:: Required task ::
Decide whether each statement agrees with the text on Champagne below, answering yes or no and quoting the deciding words of the text: 1. The legal protection of the name Champagne was reaffirmed in the Treaty of Versailles. 2. Most Champagne houses ferment the base wine in wood. 3. Oregon allows producers in the state to use the term Champagne.

***** Document

A quick aside please do not use Champagne unless you mean it! Champagne is wine made in the AOC of Champagne, which is a region of France. It is kind of like asking for the Kleenex when actually they are passing you generic tissues. Or asking someone to Xerox that article, when you mean, copy or photocopy it.
Now, of course, people from Champagne would blanch at that comparison, but sorry, trademark laws are what France is using to mandate the term Champagne be used ONLY for wines from Champagne, so it is LITERALLY the examples I gave.
Impressively France has been waging this war for centuries now. According to Wikipedia: Sparkling wines are produced worldwide, but many legal structures reserve the word Champagne exclusively for sparkling wines from the Champagne region, made in accordance with Comité Interprofessionnel du Vin de Champagne regulations. In the European Union and many other countries the name Champagne is legally protected by the Madrid system under an 1891 treaty, which reserved it for the sparkling wine produced in the eponymous region and adhering to the standards defined for it as an appellation d’origine contrôlée; the protection was reaffirmed in the Treaty of Versailles after World War I. Similar legal protection has been adopted by over 70 countries. Most recently Australia, Chile, Brazil, Canada, and China passed laws or signed agreements with Europe that limit the use of the term “Champagne” to only those products produced in the Champagne region. The United States bans the use from all new U.S.-produced wines. Only those that had the approval to use the term on labels before 2006 may continue to use it and only when it is accompanied by the wine’s actual origin (e.g., “California”). The majority of US-produced sparkling wines do not use the term Champagne on their labels, and some states, such as Oregon, ban producers in their states from using the term.
Sadly, people use Champagne interchangeably with sparkling wine, much akin to Kleenex and Xerox, and no matter the efforts of France and the education around the name, folks like Korbel still use the label, Korbel Champagne of California.
So, what is Champagne and how do we get all those cool bubbles? Well, it all starts with a grape of some sort, in most cases, Chardonnay, but we will get back to the other varietals further down. For now, like all wine on planet earth, Champagne starts with a grape. It is picked (often early to lower alcohol and increase acidity), then crushed, pressed, and allowed/encouraged to go through primary fermentation, exactly like all white wines on planet earth. At this point, most houses ferment the base wine in metal tanks or barrels. Some still use wood, but they are the minority.
Of course, like much of France (Bordeaux, Burgundy, Champagne), especially in Champagne, the wine can be chaptalized after racking, until an 11% ABV. Now before the heat waves that have covered much of this earth (call it what you wish), Bordeaux and Champagne prayed to hit their desired mark of ABV, and therefore they used to add sugar to bring up the ripeness on their fruit. Nowadays, Champagne is picking earlier and earlier, and Chaptalization is not a common thing anymore, as mother nature is taking care of the fruit’s ripeness all on her own!
Once the wine has been fermented the next question arises, should they let the base wine go through a wine’s second natural fermentation called Malolactic Fermentation? Most allow the fermentation to take place and require it, a fact that is easy nowadays with controlled winery environments, though some do not like it at all. Finally, the barrels/tanks are blended or in the rare case, kept aside as a Vintage Champagne, meaning the base wine used in it, is sourced from one vintage and not a blend of a few vintages.

**********
***** Supplied information

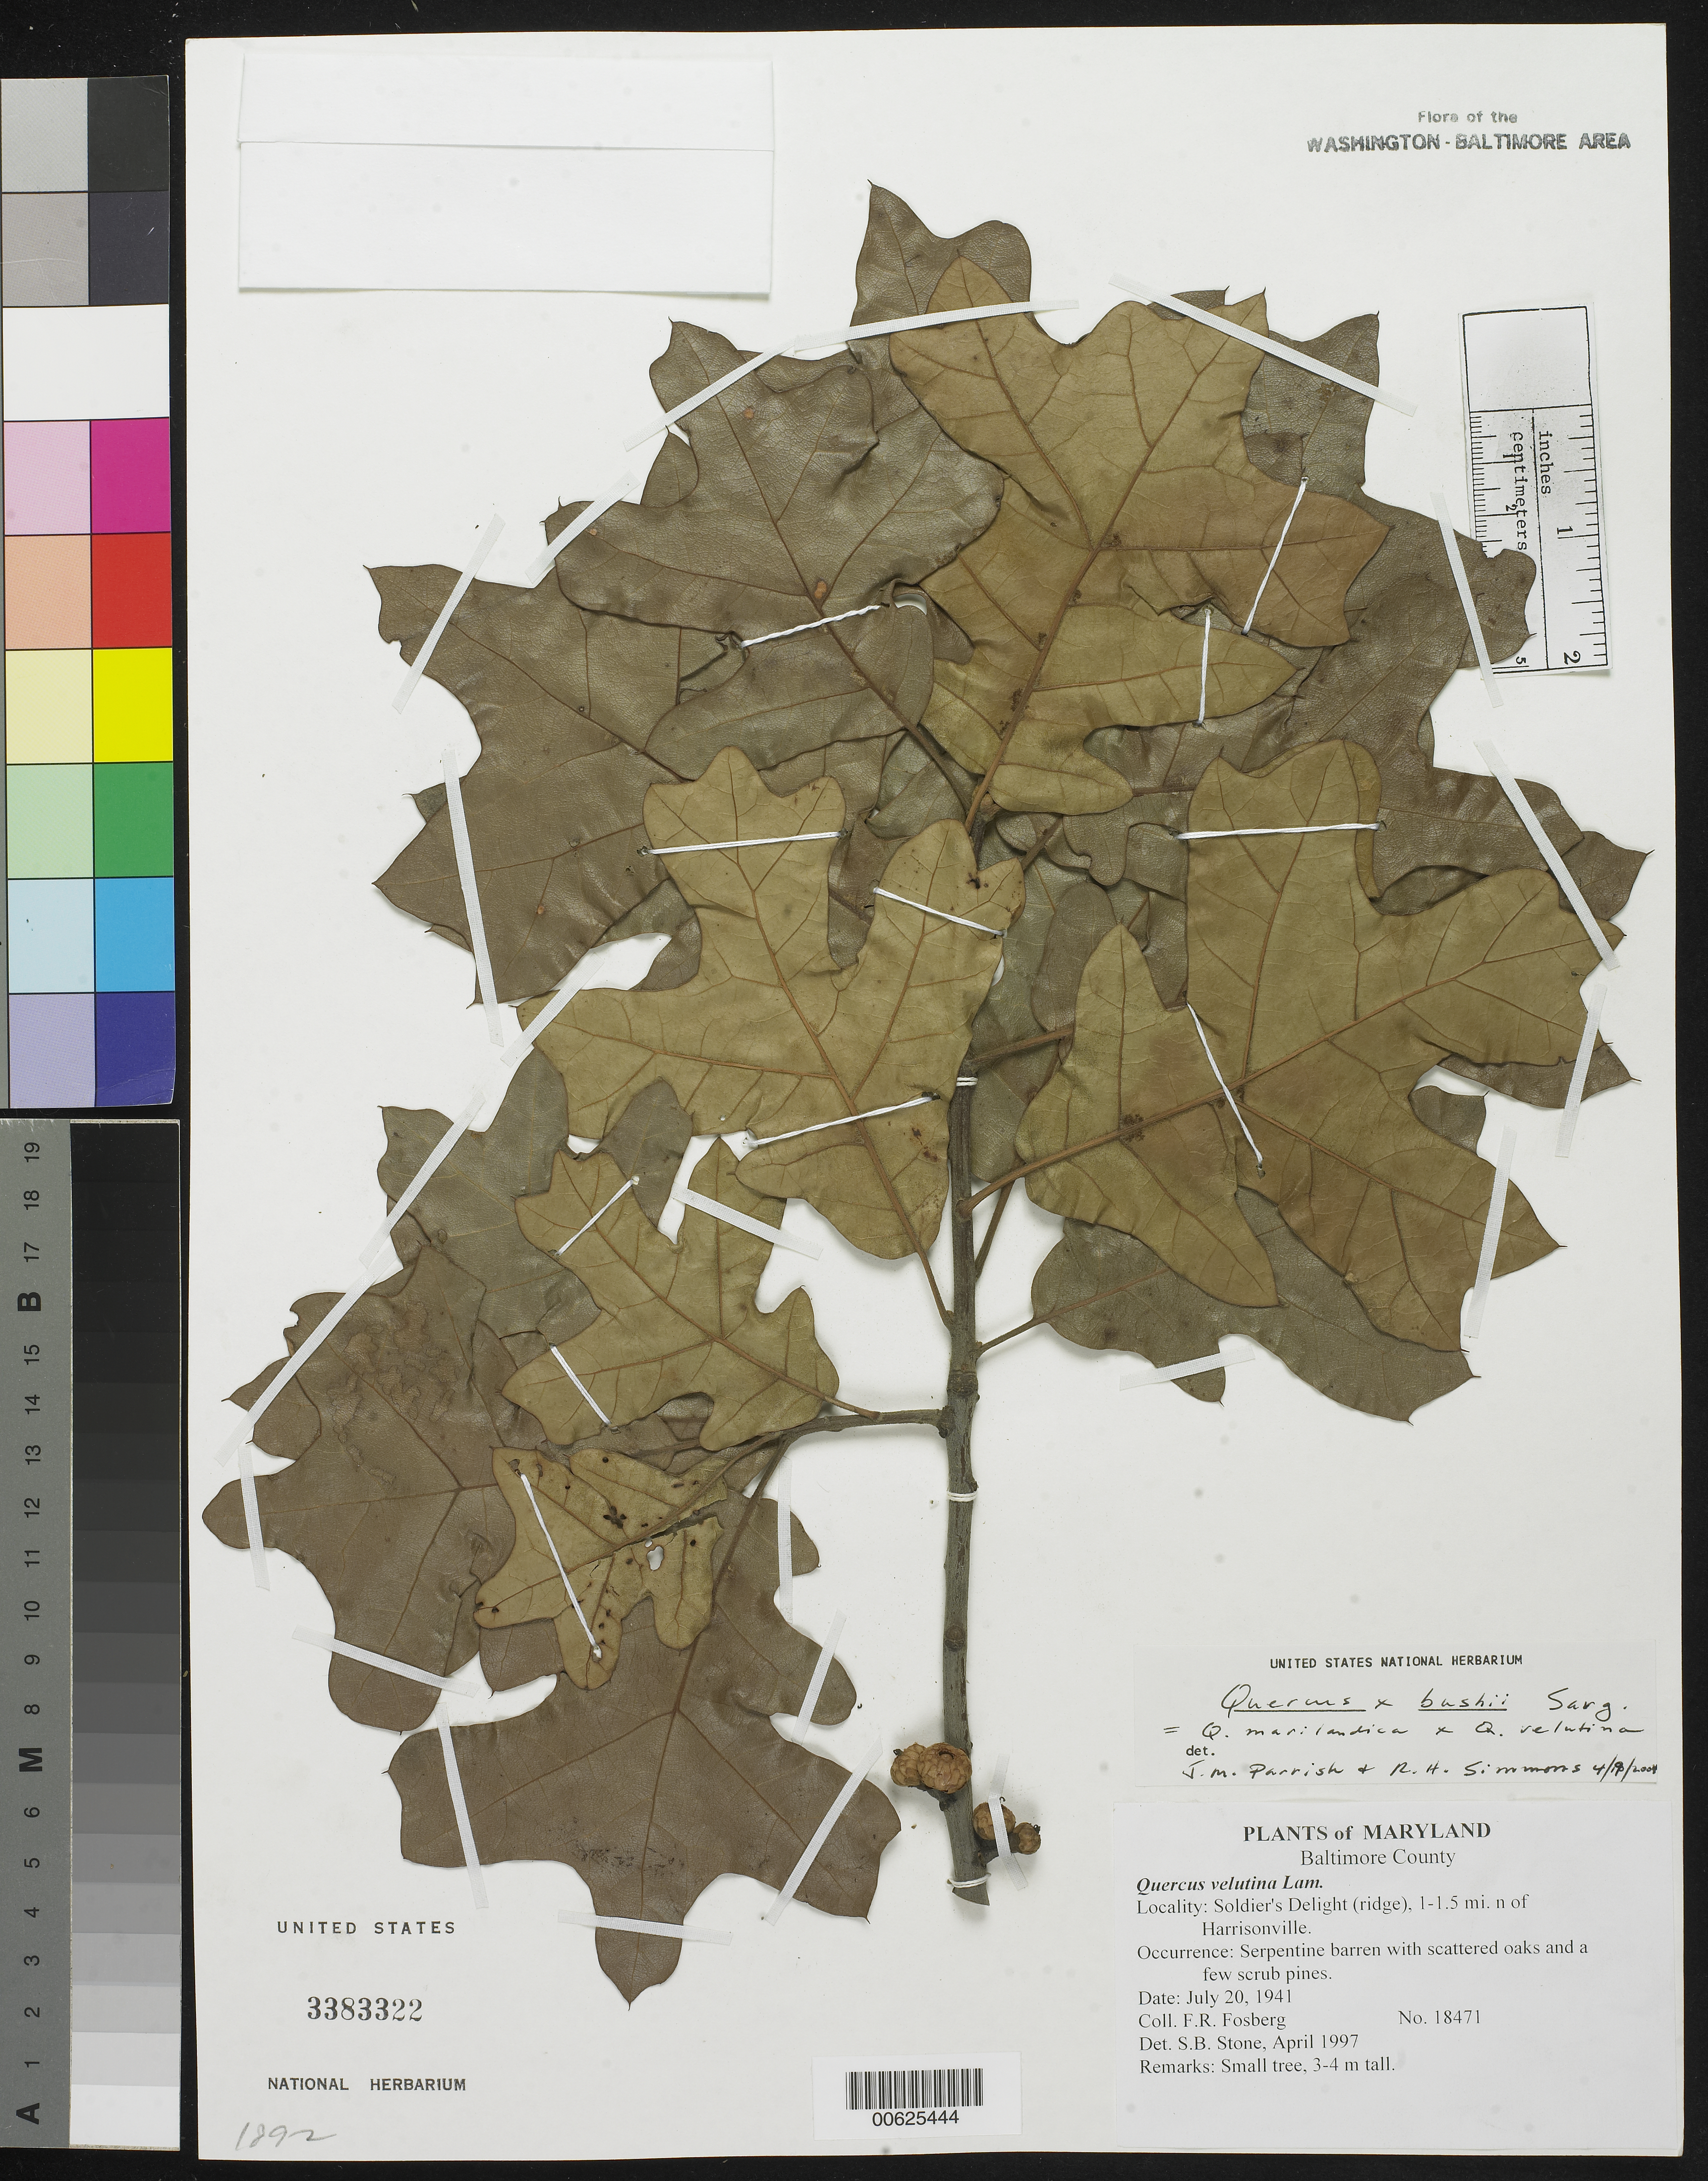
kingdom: Plantae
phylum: Tracheophyta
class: Magnoliopsida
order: Fagales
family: Fagaceae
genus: Quercus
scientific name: Quercus x bushii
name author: Sarg.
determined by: Simmons, R. H., (UNITED STATES)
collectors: F. R. Fosberg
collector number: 18471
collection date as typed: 20 Jul 1941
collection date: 1941-07-20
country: United States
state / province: Maryland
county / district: Baltimore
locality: Soldier's Delight (ridge), 1-1.5 mi. n of Harrisonville.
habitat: Serpentine barren with scattered oaks and a few scrub pines.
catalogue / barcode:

**********

:: Result for this task ::
1. Yes: "the protection was reaffirmed in the Treaty of Versailles after World War I."
2. No: "Some still use wood, but they are the minority."
3. No: "some states, such as Oregon, ban producers in their states from using the term."